■ Brief A
In the piece on integrity and zero tolerance, what share of citizens' psychological trust does integrity account for in the four countries studied?
■ Brief B
Reproduce word for word the stretch of the piece on integrity and zero tolerance from "As Kenya progresses" through "in employee termination.".
■ Brief C
Do these statements agree with the piece on integrity and zero tolerance? Answer yes or no for each, quoting the words from the piece that decide it. (i) Anechiarico and Jacobs hold that extremely high integrity expectations make employees fearful of acting. (ii) The piece says a mere accident can milk a company of Sh4 million. (iii) The USIU-Africa research covered Kenya, Zambia, Tanzania, and Uganda.

■ Selected passage
::::
But has anything changed in the last 24 years since Mayer and team’s famous results? Subsequent studies reconfirm the original findings, but recent research done at USIU-Africa found that in Kenya, Zambia, Tanzania, and Uganda, among the three trustworthiness constructs, citizens in the four countries crave integrity the most in an organisational leader comprising 76 percent of their psychological trust.

So, our favourite leaders should show their integrity with no corruption, following through on promises, and refraining from lies.

However, corruption is often thought of as worth stamping out no matter what the cost. Zero tolerance policies creating hypothetical corruption-free zones mean that even small mistakes can result in investigation, termination, and prosecution.

But is there such a thing as too much integrity? Researchers Frank Anechiarico and James Jacobs pose that when integrity expectations levels become extremely high, employees become fearful of acting because they assume that they may make an accidental mistake or human error that gets them into substantial trouble.

Zero tolerance policies on corruption and fraud make governments and organisation less efficient and suboptimal.

Human mistakes

Humans make mistakes. People do make innocent errors. Employees in a zero tolerance organisation may fear firing for filling in a form incorrectly, not obtaining enough approval signatures for a transaction regardless of the policy, harmlessly forget to disclose an immaterial external activity, or accidentally submit the wrong type of receipts for a trip.

As Kenya progresses in our fight against corruption, let us also include flexibility for normal human errors with small magnitude mistakes. A mere accident will not milk a company of Sh4 million. Such high value amounts represent high magnitudes that usually involve outright fraud. But an innocent blunder may lose a few thousand shillings that should not necessarily result in employee termination.

Organisations can implement corruption-free policies that also incorporate institutional forgiveness for human error while holding zero tolerance for high magnitude crimes. Human forgiveness for honest errors makes employees feel the organisation values them, understands them, and is benevolent towards them.

Such benevolence perceptions improve performance combined with high integrity from zero tolerance policies with small magnitude forgiveness results in optimal employee performance impacting companies’ bottom lines.
::::
■ Data provided
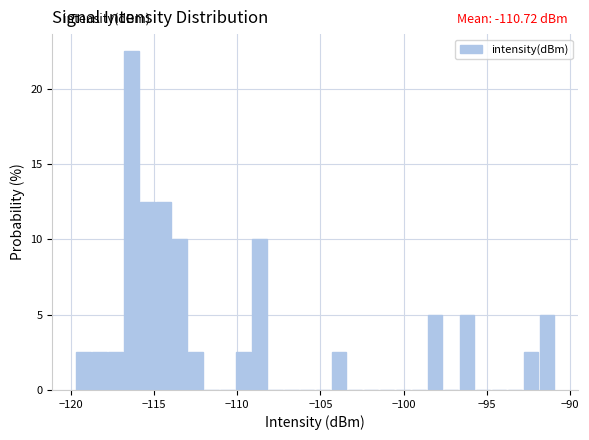

Read against the x-axis, roughly where is the centre of the tallest bar?

-116.5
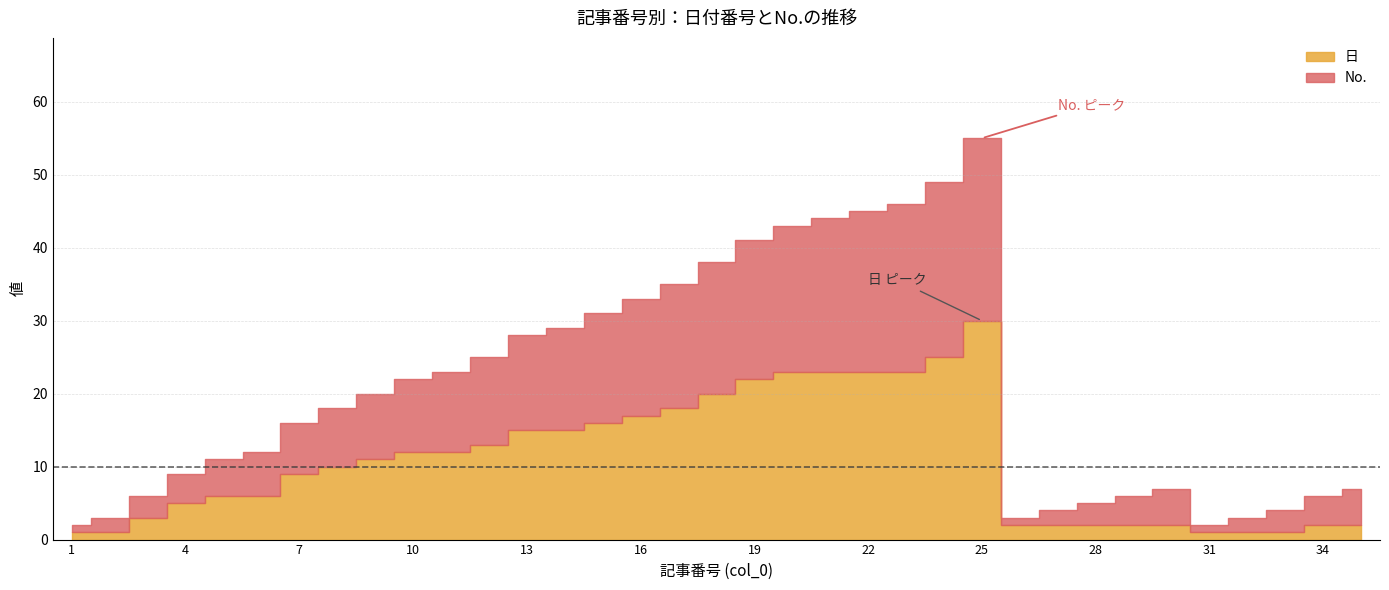

At which category is the sum across all series the highest?

25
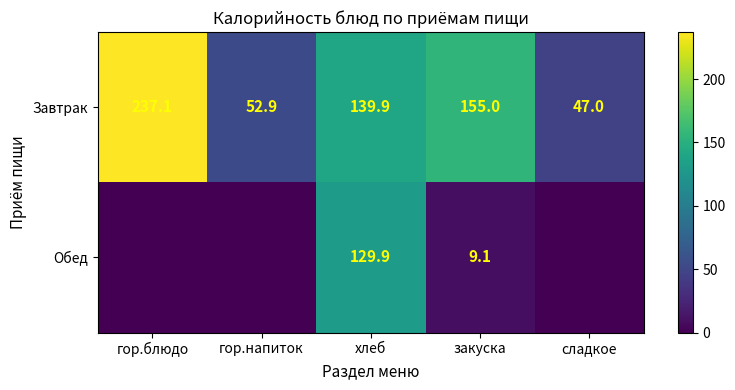

What is the difference between the maximum and second lowest values in the Завтрак series?

184.2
::::
■ Written solution A
76 percent

■ Written solution B
As Kenya progresses in our fight against corruption, let us also include flexibility for normal human errors with small magnitude mistakes. A mere accident will not milk a company of Sh4 million. Such high value amounts represent high magnitudes that usually involve outright fraud. But an innocent blunder may lose a few thousand shillings that should not necessarily result in employee termination.

■ Written solution C
(i) Yes: "when integrity expectations levels become extremely high, employees become fearful of acting"
(ii) No: "A mere accident will not milk a company of Sh4 million."
(iii) Yes: "recent research done at USIU-Africa found that in Kenya, Zambia, Tanzania, and Uganda"